Problem description: Write out every line from the first one down to and including the line containing "826.6], [0, 0, 1]] dist [0.055494, -0.012685]", copying each one exactly. Leave the pictures out of your answer.

Raw data:
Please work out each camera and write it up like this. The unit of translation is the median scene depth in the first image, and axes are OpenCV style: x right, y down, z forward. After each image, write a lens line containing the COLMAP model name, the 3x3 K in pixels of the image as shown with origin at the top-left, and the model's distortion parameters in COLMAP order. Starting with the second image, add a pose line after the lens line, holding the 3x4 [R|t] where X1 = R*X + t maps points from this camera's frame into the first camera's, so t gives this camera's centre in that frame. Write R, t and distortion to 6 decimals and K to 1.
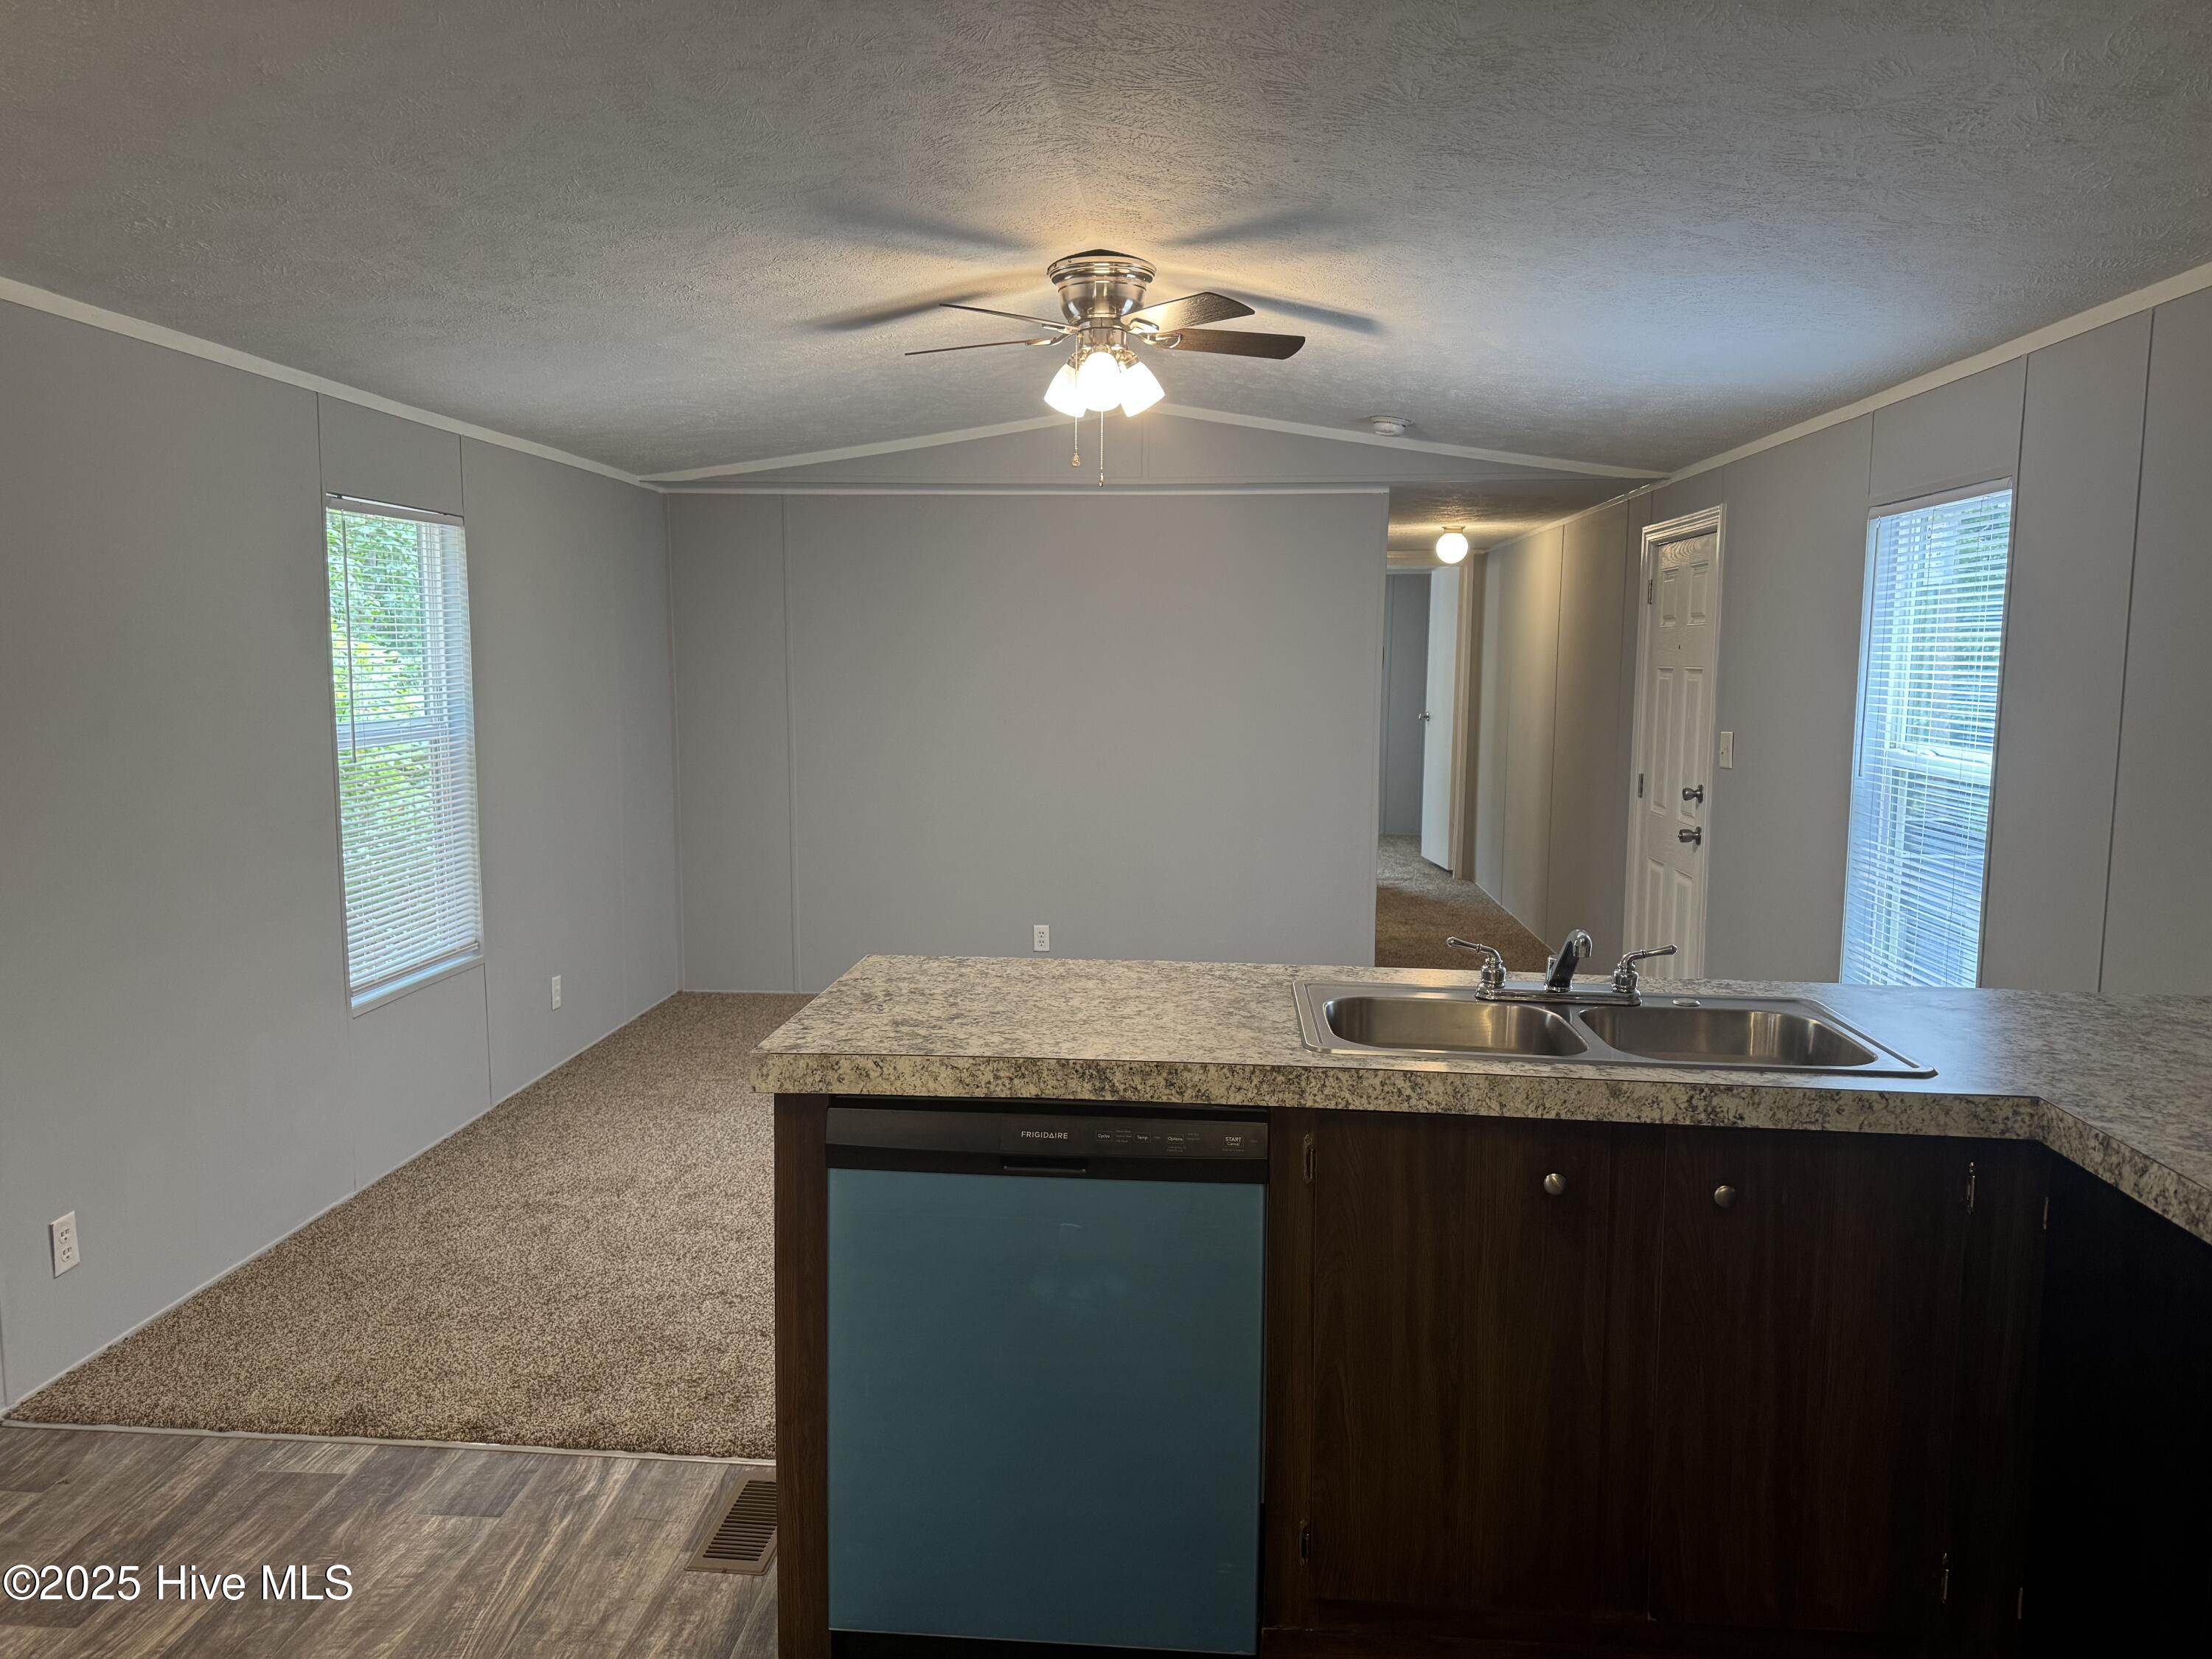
lens RADIAL K [[1584.3, 0, 1097.1], [0, 1584.3, 828.6], [0, 0, 1]] dist [0.055494, -0.012685]
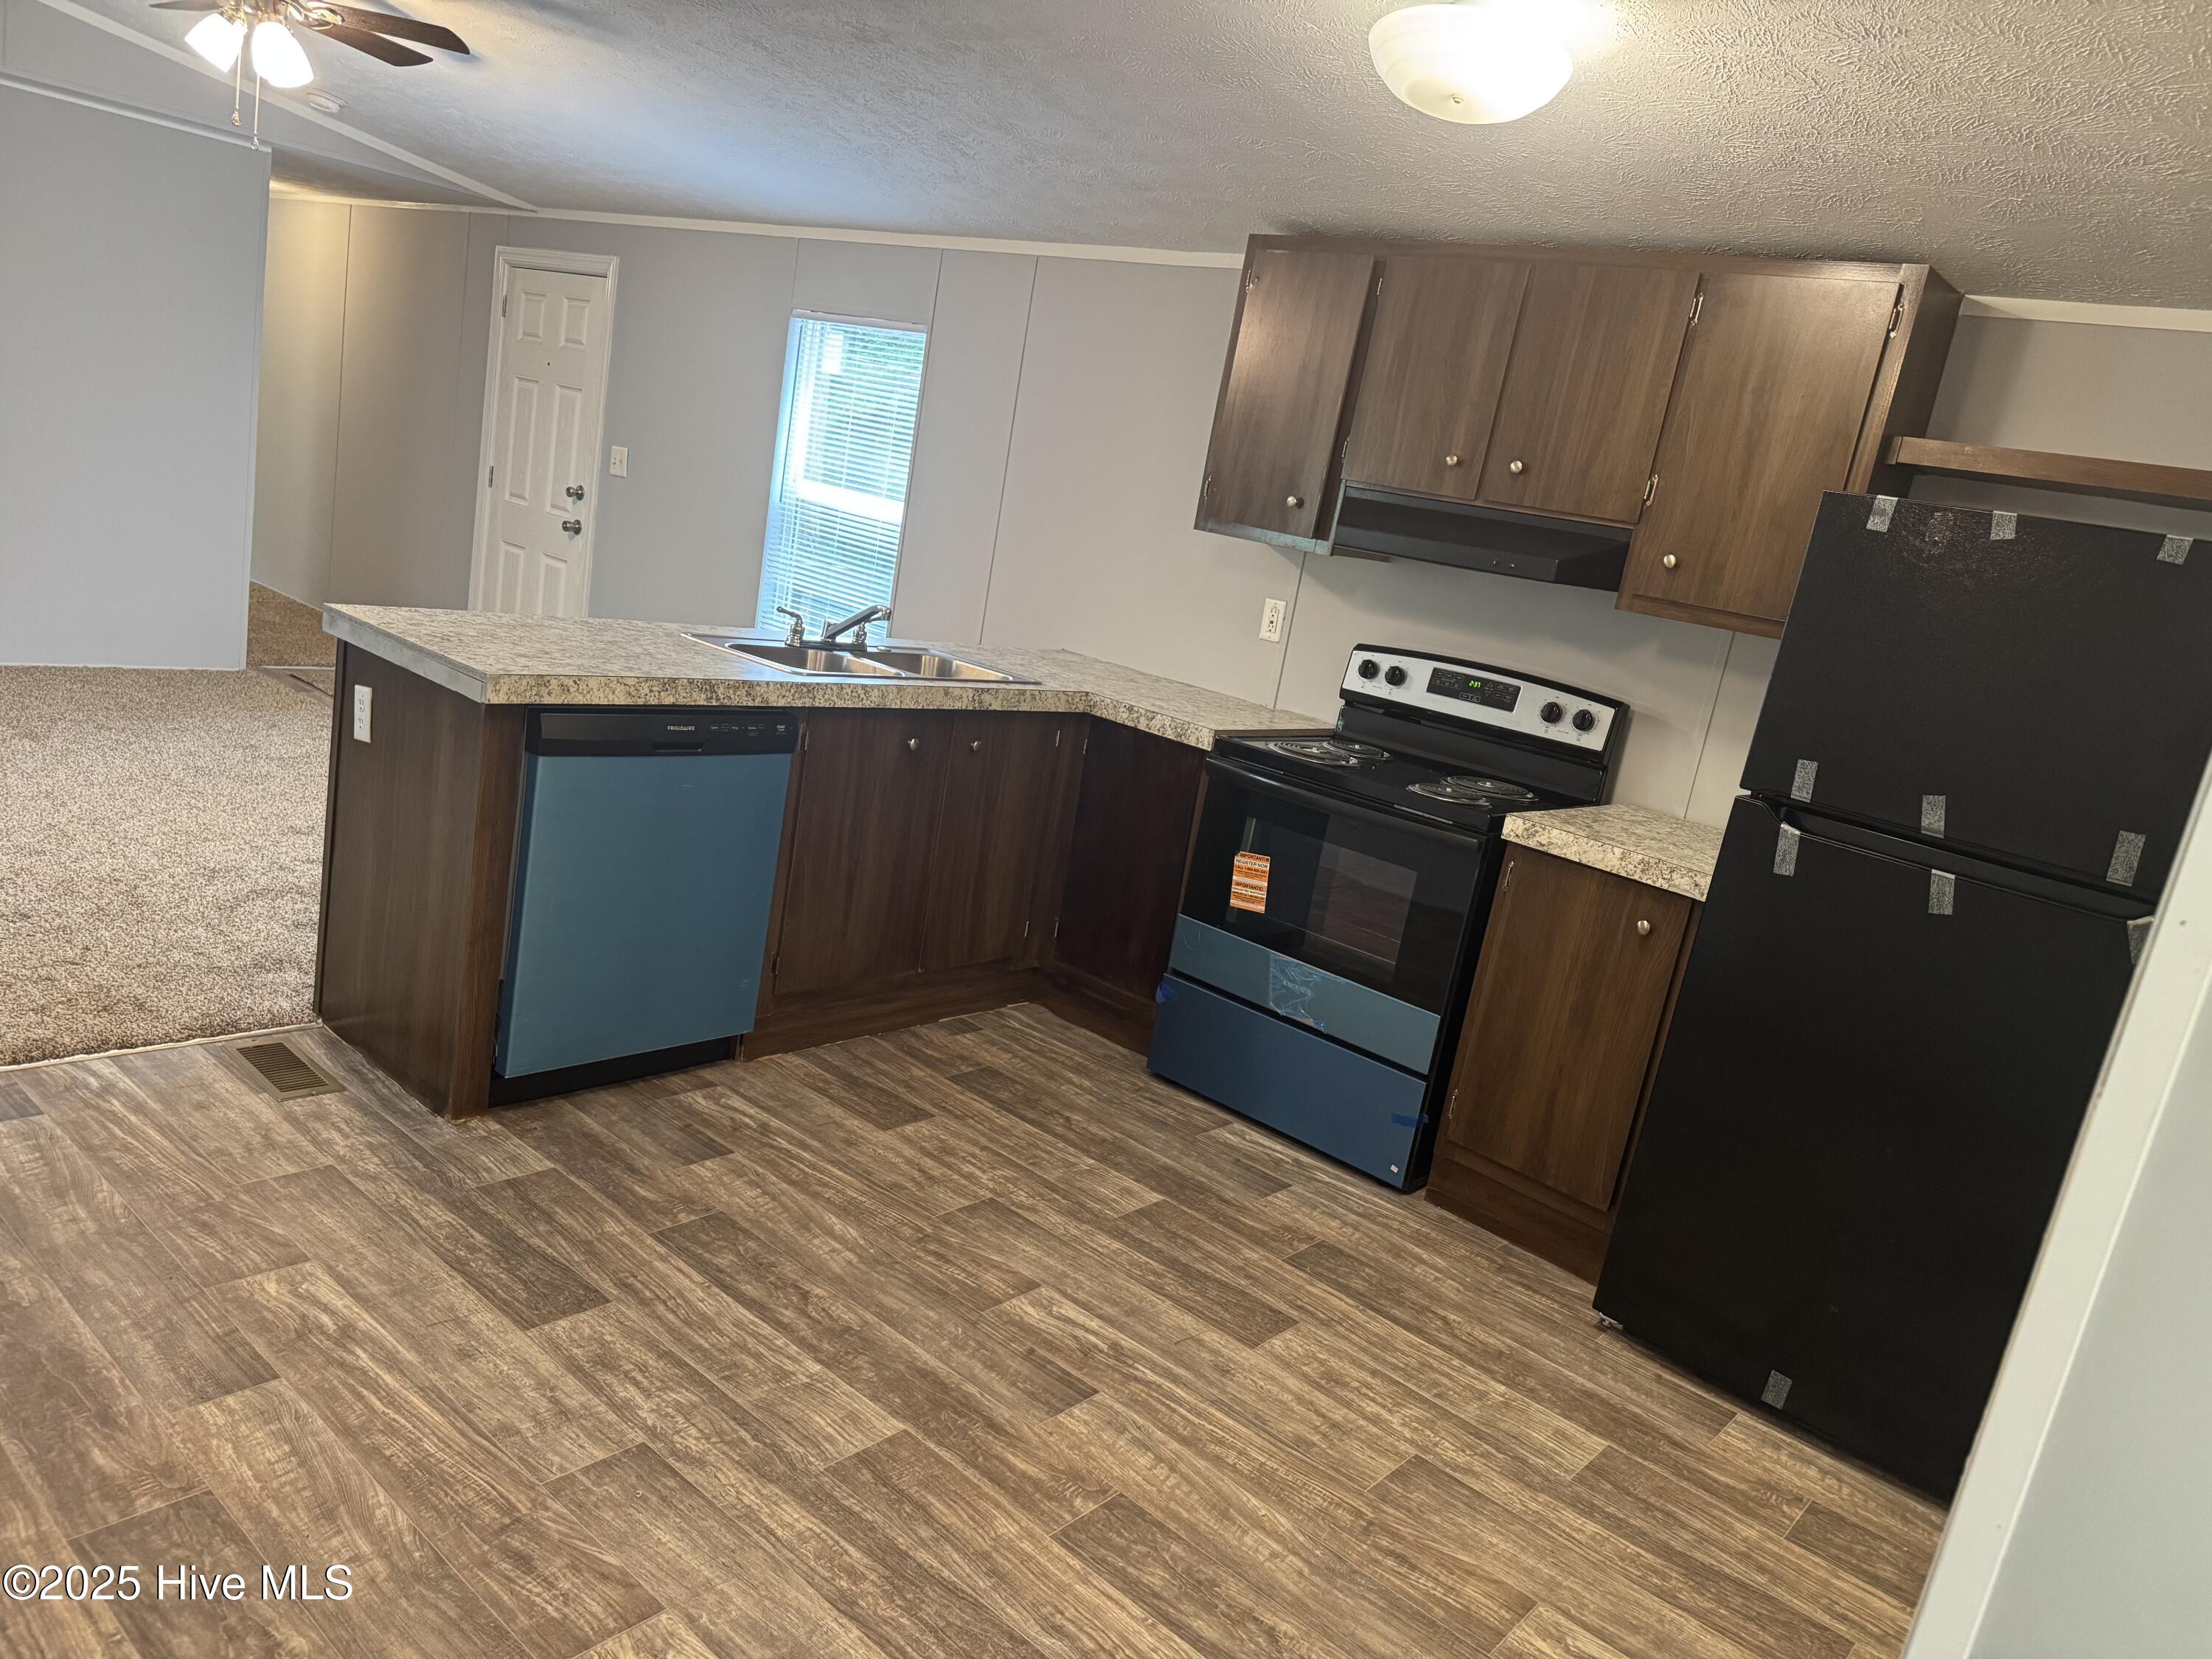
lens RADIAL K [[1584.3, 0, 1112.1], [0, 1584.3, 826.6], [0, 0, 1]] dist [0.055494, -0.012685]
pose [[0.590411, -0.080564, 0.803072, -1.009928], [-0.079186, 0.984423, 0.156974, 0.014789], [-0.803209, -0.156271, 0.574835, -0.214204]]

Problem solution:
Please work out each camera and write it up like this. The unit of translation is the median scene depth in the first image, and axes are OpenCV style: x right, y down, z forward. After each image, write a lens line containing the COLMAP model name, the 3x3 K in pixels of the image as shown with origin at the top-left, and the model's distortion parameters in COLMAP order. Starting with the second image, add a pose line after the lens line, holding the 3x4 [R|t] where X1 = R*X + t maps points from this camera's frame into the first camera's, so t gives this camera's centre in that frame. Write R, t and distortion to 6 decimals and K to 1.
lens RADIAL K [[1584.3, 0, 1097.1], [0, 1584.3, 828.6], [0, 0, 1]] dist [0.055494, -0.012685]
lens RADIAL K [[1584.3, 0, 1112.1], [0, 1584.3, 826.6], [0, 0, 1]] dist [0.055494, -0.012685]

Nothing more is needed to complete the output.